* Exercise input:
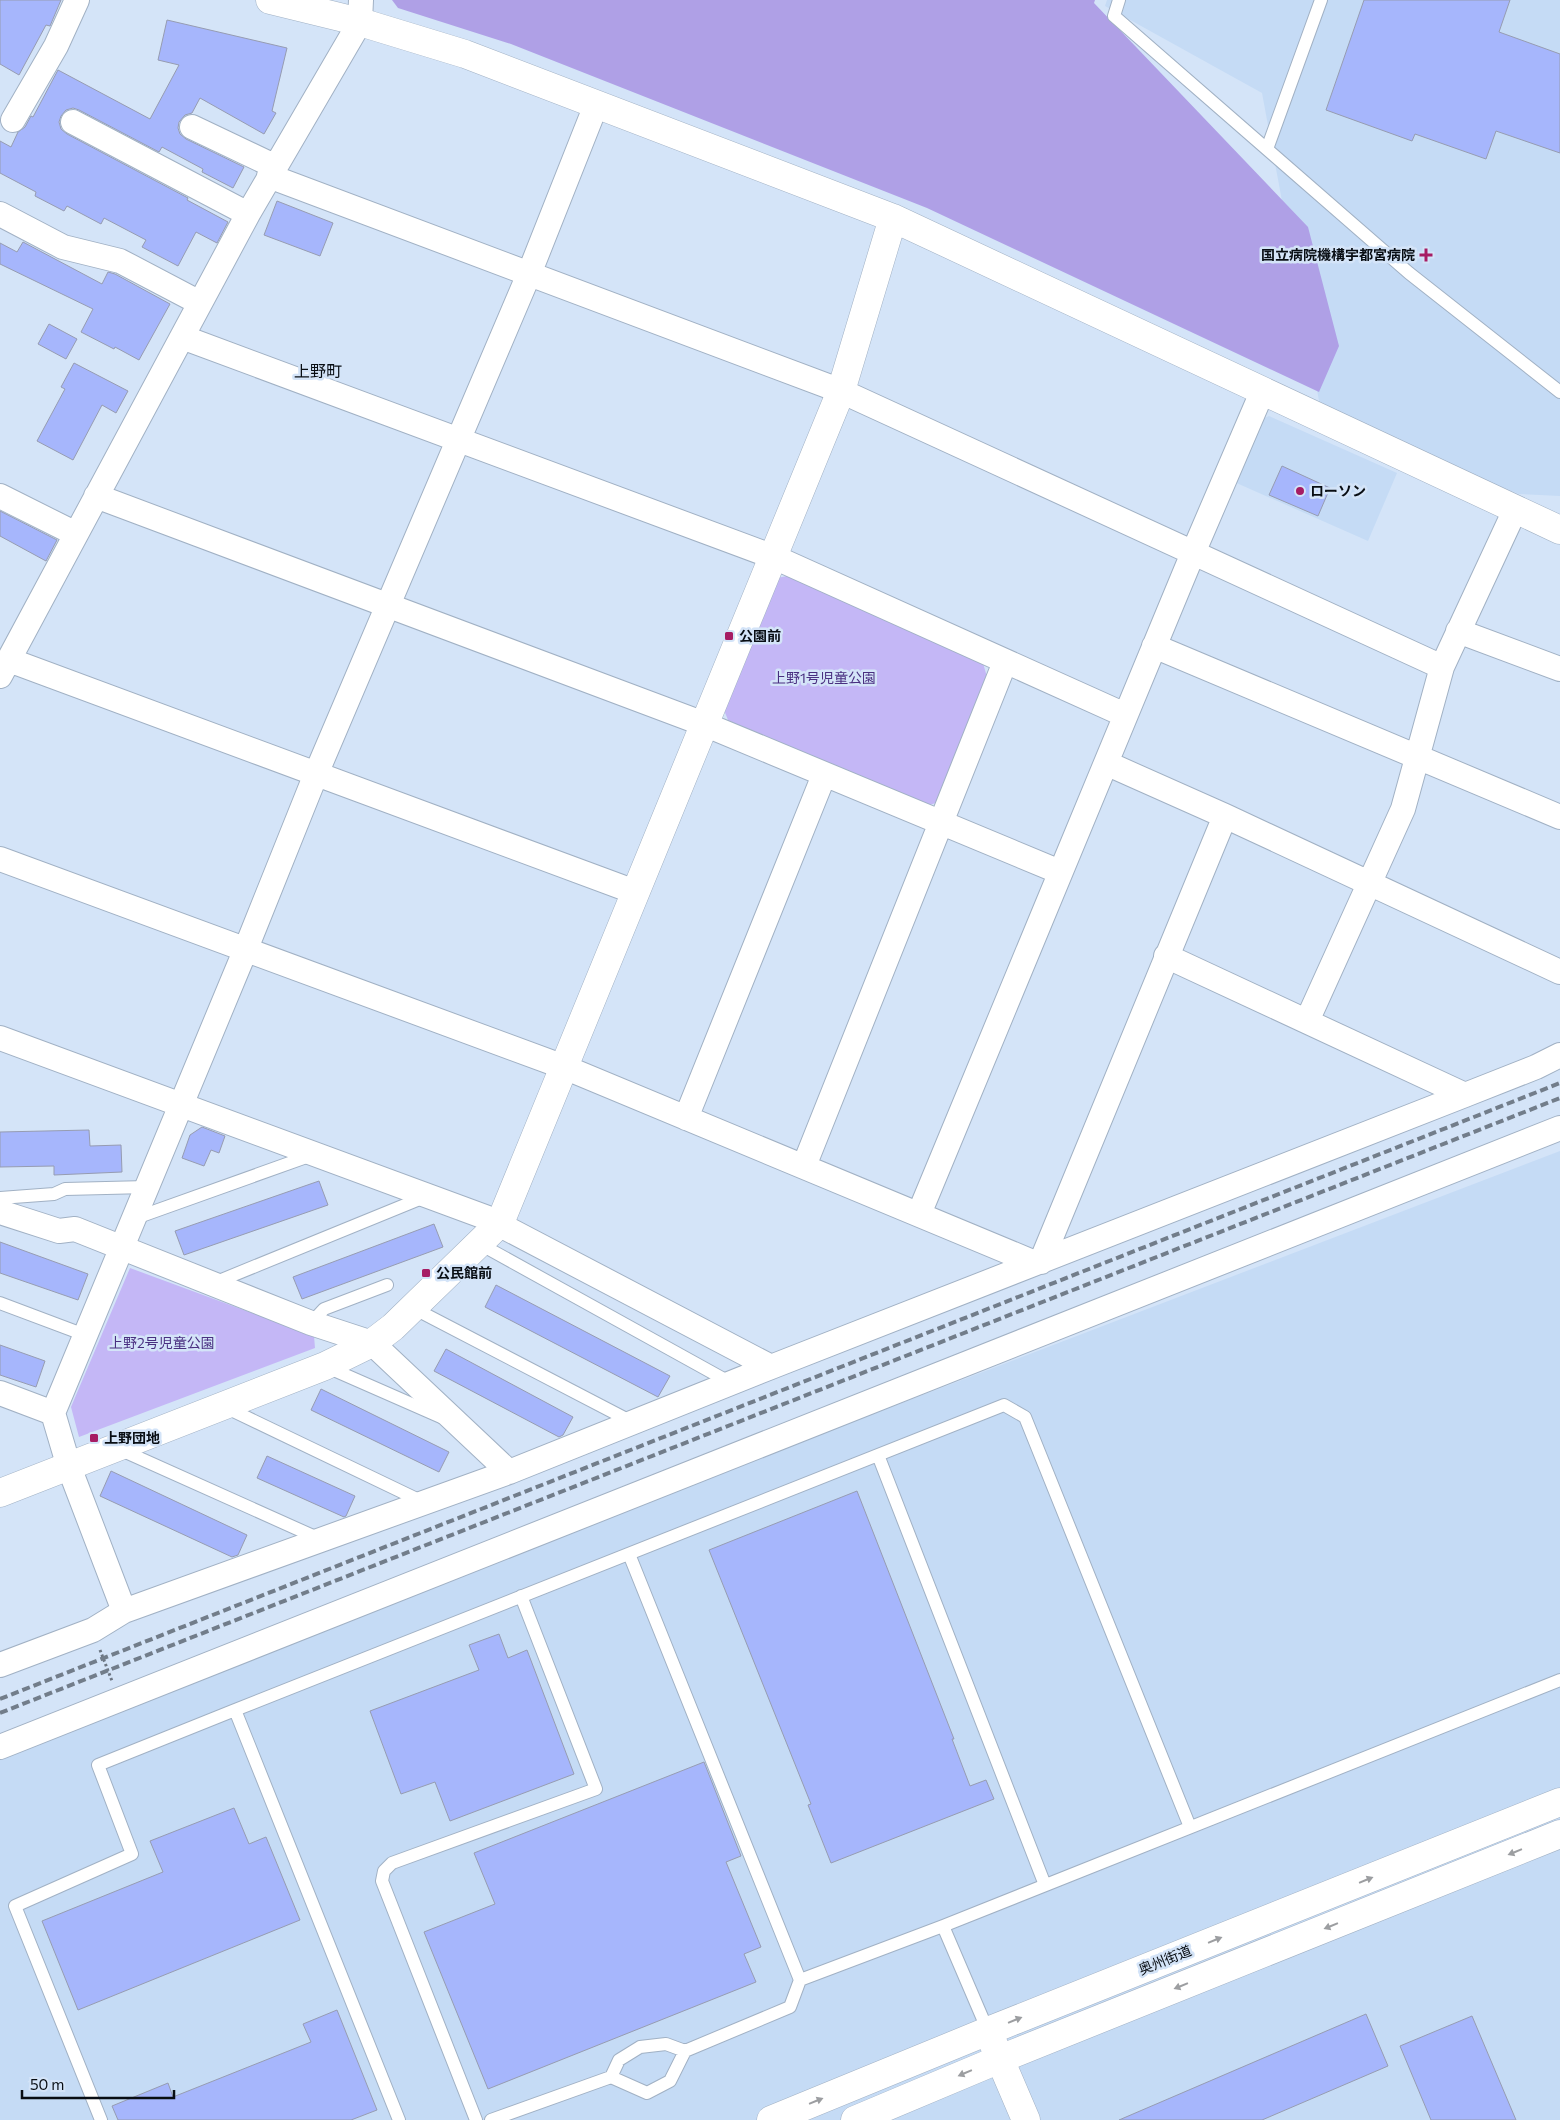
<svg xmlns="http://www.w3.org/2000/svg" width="1560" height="2120" viewBox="0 0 1560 2120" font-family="Commissioner,'Noto Sans JP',sans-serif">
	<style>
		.built { fill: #c5dbf5 }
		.green { fill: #c4b7f6 }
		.forest { fill: #afa0e6 }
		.building { fill: #a6b6fc; stroke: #969cb1 }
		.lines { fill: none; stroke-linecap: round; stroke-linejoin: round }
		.lane-casing { stroke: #a1b1c4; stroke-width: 14 }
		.street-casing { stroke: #a1b1c4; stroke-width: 26 }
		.secondary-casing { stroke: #a1b1c4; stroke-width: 29 }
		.highway-casing { stroke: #a1b1c4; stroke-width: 29 }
		.path { stroke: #6c7683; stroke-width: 3; stroke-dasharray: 2.5 2.5; stroke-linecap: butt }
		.lane { stroke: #fff; stroke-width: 12 }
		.street { stroke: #fff; stroke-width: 24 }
		.secondary { stroke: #fff; stroke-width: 28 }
		.highway { stroke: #fff; stroke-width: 28 }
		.rail { stroke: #727d8a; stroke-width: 4; stroke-dasharray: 8 4; stroke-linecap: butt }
		.oneway { fill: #9c9ea1 }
		.poi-dot { fill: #a61c64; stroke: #d4e4f8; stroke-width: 2 }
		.labels { text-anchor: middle; stroke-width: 5; stroke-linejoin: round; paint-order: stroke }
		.poi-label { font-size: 14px; font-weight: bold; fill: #080d13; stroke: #d4e4f8; text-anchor: start }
		.park-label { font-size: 14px; fill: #492f80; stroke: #d4e4f8 }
		.street-label { font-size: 14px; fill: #080d13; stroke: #d4e4f8 }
		.quarter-label { font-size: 16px; fill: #080d13; stroke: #d4e4f8 }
	</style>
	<rect width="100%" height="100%" fill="#d4e4f8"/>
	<path class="built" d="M1107 0H1560V496L1519 494 1322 417 1262 93 1105 6Z
		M1269 416 1397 473 1368 541 1232 481 1256 422Z
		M1560 1151V2120H0V1748Z"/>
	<path class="green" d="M792 575 983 663 987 677 939 802 926 806 730 725 724 710 777 578Z
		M130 1268 314 1336 315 1348 79 1437 71 1407Z"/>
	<path class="forest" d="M392 0H1095L1094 3 1308 227 1339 346 1319 392 927 208 511 44 398 8Z"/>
	<path class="building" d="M0 0H61L50 26 46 25 19 75 0 64Z
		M1364 0H1510L1499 32 1560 54V153L1496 131 1486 159 1415 134 1412 141 1326 110Z
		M167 20 287 48 272 111 276 113 264 134 200 98 192 113 185 115 179 122 178 128 180 134 186 139 244 167 233 188 202 172 203 169 162 147 159 152 79 110 73 108 66 110 61 116 59 122 61 129 67 134 188 198 187 200 228 222 217 243 196 232 178 266 142 247 146 240 104 218 101 224 67 206 64 211 35 196 36 192 0 173V141L11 147 18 132 25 127 31 116 33 117 58 70 150 119 179 65 158 60Z
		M277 201 333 223 320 256 264 235Z
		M23 242 102 284 108 272 115 274 170 304 139 360 115 347 114 349 81 332 93 309 0 264V243L17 252Z
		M49 324 77 339 66 359 38 344Z
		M74 363 128 391 116 413 102 405 73 460 37 441 65 389 61 387Z
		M1282 466 1330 488 1318 516 1269 495Z
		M0 511 57 540 46 561 0 536Z
		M202 1127 225 1136 219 1153 211 1150 204 1166 182 1158 190 1135Z
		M89 1130 90 1146 121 1145 122 1172 54 1175V1166L0 1167V1132Z
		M319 1181 328 1205 184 1255 175 1231Z
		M434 1224 443 1247 302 1299 293 1277Z
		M0 1242 88 1274 78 1300 0 1273Z
		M496 1285 670 1376 658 1397 485 1307Z
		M0 1345 45 1361 36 1387 0 1375Z
		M446 1349 573 1417 563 1435 559 1437 434 1371Z
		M321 1389 449 1452 439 1472 311 1410Z
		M267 1456 355 1496 346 1516 344 1517 257 1478Z
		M111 1471 247 1535 238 1555 232 1557 100 1496Z
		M857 1491 954 1739H952L970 1786 986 1780 994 1799 831 1863 808 1805 811 1804 709 1550Z
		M499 1634 508 1658 527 1650 574 1774 450 1821 435 1782 401 1794 370 1711 479 1670 469 1645Z
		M704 1762 741 1856 726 1862 761 1947 744 1954 756 1982 488 2089 424 1932 495 1904 474 1853Z
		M234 1808 249 1844 266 1837 300 1920 78 2010 42 1921 163 1872 150 1841Z
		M337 2010 377 2110 351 2120H118L112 2106 168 2083 173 2097 311 2042 303 2024Z
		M1366 2014 1388 2066 1262 2120H1119Z
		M1472 2016 1516 2120H1431L1400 2046Z"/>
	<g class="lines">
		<g class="lane-casing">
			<path id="lane" d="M1119 0 1114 16 1409 273 1560 392
				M1267 149 1321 0
				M0 1198 54 1194 65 1189 147 1187
				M133 1219 312 1155
				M478 1243 731 1383
				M214 1283 427 1196
				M0 1303 85 1335
				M413 1308 634 1423
				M311 1323 324 1309 387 1285
				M327 1367 441 1417
				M225 1407 423 1502
				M119 1449 322 1540
				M878 1455 1045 1885
				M629 1554 800 1980
				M943 1926 988 2031
				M611 2077 647 2093 670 2081 685 2051
				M101 2120 15 1906 132 1854 98 1765 235 1710
				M399 2120 235 1710 1004 1405 1025 1417 1190 1827
				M476 2120 382 1881 384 1871 392 1863 596 1789 521 1596
				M491 2120 611 2077 619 2060 640 2047 666 2044 685 2051 790 2007 800 1980 943 1926 1560 1680"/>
		</g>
		<g class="street-casing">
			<path id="street" d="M13 120 56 46 77 0
				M73 122 248 214
				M192 127 274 166
				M269 176 841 391 1442 667
				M0 214 63 247 120 261 200 303
				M182 337 774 557 1125 715
				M0 496 76 534
				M96 496 704 724 1060 872
				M1458 631 1560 669
				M1154 646 1560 817
				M9 660 635 892
				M0 676 248 214 360 22 361 0
				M1106 763 1225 816 1560 972
				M0 859 564 1067 1035 1263 1041 1262
				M1166 956 1465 1095
				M1307 1021 1403 809 1442 667 1515 510
				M0 1038 485 1217 771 1367
				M686 1118 824 775
				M804 1166 1005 662
				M0 1212 59 1231 75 1229 311 1323 372 1343 509 1472
				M919 1214 1193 553 1263 390
				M1041 1262 1225 816
				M0 1393 53 1413
				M124 1611 69 1467 53 1413 245 951 316 774 529 274 596 105
				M0 1665 93 1630 124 1611 509 1472 771 1367 1465 1095 1536 1067 1560 1055
				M0 1747 1560 1128"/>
		</g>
		<g class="secondary-casing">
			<path id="secondary" d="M270 0 360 22 465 54 893 218 1560 530
				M0 1493 325 1366 372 1343 393 1327 500 1223 841 391 893 218
				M988 2031 1026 2120"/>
		</g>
		<g class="highway-casing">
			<path id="highway" d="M771 2120 988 2031 1560 1802
				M855 2120 1000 2059 1560 1834"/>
		</g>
		<path class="path" d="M100 1650 112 1681"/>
		<use href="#lane" class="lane"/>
		<use href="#street" class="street"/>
		<use href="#secondary" class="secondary"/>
		<use href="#highway" class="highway"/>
		<path class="rail" d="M0 1699 1560 1083
			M0 1713 1560 1098"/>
	</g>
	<defs><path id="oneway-solid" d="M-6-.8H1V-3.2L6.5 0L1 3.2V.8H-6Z" transform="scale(1.25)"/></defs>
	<g class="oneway">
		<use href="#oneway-solid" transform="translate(1515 1852) rotate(158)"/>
		<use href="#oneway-solid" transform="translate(1366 1880) rotate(-22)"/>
		<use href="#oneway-solid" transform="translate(1331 1926) rotate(158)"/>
		<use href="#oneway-solid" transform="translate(1215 1940) rotate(-22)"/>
		<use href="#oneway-solid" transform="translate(1181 1986) rotate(158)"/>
		<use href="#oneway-solid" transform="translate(1015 2020) rotate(-22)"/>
		<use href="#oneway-solid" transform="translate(965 2073) rotate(157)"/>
		<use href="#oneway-solid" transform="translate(816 2101) rotate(-22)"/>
	</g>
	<g class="poi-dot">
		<path d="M1423.5 247.5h5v5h5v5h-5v5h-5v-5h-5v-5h5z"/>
		<circle cx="1300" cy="491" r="5"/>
		<rect x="724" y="631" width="10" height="10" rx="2.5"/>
		<rect x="421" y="1268" width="10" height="10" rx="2.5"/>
		<rect x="89" y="1433" width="10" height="10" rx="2.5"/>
	</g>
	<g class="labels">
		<g class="poi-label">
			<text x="1415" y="260" text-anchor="end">国立病院機構宇都宮病院</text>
			<text x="1310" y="496">ローソン</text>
			<text x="739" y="641">公園前</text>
			<text x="436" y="1278">公民館前</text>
			<text x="104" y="1443">上野団地</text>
		</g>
		<g class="park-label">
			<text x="824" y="683">上野1号児童公園</text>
			<text x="162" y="1348">上野2号児童公園</text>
		</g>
		<g class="street-label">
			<text transform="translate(1165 1960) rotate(-22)" y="5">奥州街道</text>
		</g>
		<g class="quarter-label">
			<text x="318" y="377">上野町</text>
		</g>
	</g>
	<path d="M22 2090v8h152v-8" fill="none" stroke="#080d13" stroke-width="2.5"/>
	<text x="30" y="2090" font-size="15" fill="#080d13" stroke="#d4e4f8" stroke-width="4" paint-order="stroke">50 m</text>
</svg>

* Directions for this task: Whenever the string "labels" occurs in a line of the entries above, copy that line.

* Written reply:
		.labels { text-anchor: middle; stroke-width: 5; stroke-linejoin: round; paint-order: stroke }
	<g class="labels">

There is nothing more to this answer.